§ **EXERCISE DETAILS**
Produce as output only the lines below starting at the line with "cleaner | 500 W | | | |" and continuing through the line with "ST Airborne Systems has", each one exactly as written.

════════════════

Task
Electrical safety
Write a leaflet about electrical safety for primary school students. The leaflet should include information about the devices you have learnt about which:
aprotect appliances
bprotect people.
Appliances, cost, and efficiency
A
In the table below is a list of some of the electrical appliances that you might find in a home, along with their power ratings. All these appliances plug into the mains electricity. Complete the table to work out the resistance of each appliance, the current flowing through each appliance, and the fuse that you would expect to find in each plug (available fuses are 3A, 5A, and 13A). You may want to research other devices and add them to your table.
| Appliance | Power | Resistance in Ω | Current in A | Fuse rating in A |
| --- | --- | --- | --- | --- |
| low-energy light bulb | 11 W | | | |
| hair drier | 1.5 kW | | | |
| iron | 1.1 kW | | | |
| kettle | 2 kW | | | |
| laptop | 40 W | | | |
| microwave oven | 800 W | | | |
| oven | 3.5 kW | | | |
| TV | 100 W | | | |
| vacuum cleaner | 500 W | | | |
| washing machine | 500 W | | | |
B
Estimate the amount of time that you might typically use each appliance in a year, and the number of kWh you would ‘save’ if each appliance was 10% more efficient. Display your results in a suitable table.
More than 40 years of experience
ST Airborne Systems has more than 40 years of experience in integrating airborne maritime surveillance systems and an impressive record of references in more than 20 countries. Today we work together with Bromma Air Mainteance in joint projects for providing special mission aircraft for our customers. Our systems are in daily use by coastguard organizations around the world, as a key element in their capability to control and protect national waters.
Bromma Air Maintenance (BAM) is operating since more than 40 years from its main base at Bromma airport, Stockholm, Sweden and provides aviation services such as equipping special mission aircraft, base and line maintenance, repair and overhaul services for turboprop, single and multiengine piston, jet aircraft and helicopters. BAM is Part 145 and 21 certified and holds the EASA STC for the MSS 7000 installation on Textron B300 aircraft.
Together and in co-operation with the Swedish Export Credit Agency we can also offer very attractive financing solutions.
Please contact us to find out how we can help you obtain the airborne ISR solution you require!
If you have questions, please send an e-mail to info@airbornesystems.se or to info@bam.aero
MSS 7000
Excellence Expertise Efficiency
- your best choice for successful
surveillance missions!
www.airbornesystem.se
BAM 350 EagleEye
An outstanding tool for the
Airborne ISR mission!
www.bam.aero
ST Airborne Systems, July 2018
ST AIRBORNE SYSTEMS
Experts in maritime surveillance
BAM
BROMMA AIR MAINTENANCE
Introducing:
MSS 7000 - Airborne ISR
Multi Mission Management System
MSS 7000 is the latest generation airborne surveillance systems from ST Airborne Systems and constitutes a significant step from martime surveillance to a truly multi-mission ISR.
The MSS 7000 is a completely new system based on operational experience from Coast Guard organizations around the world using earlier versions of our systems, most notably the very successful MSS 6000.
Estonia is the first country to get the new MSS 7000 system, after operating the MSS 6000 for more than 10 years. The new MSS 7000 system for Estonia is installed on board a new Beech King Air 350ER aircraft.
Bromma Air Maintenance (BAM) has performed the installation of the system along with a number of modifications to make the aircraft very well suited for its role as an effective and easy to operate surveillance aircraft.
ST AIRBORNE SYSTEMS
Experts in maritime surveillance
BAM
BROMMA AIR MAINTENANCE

════════════════

§ **OUTPUT BELOW**
| vacuum cleaner | 500 W | | | |
| washing machine | 500 W | | | |
B
Estimate the amount of time that you might typically use each appliance in a year, and the number of kWh you would ‘save’ if each appliance was 10% more efficient. Display your results in a suitable table.
More than 40 years of experience
ST Airborne Systems has more than 40 years of experience in integrating airborne maritime surveillance systems and an impressive record of references in more than 20 countries. Today we work together with Bromma Air Mainteance in joint projects for providing special mission aircraft for our customers. Our systems are in daily use by coastguard organizations around the world, as a key element in their capability to control and protect national waters.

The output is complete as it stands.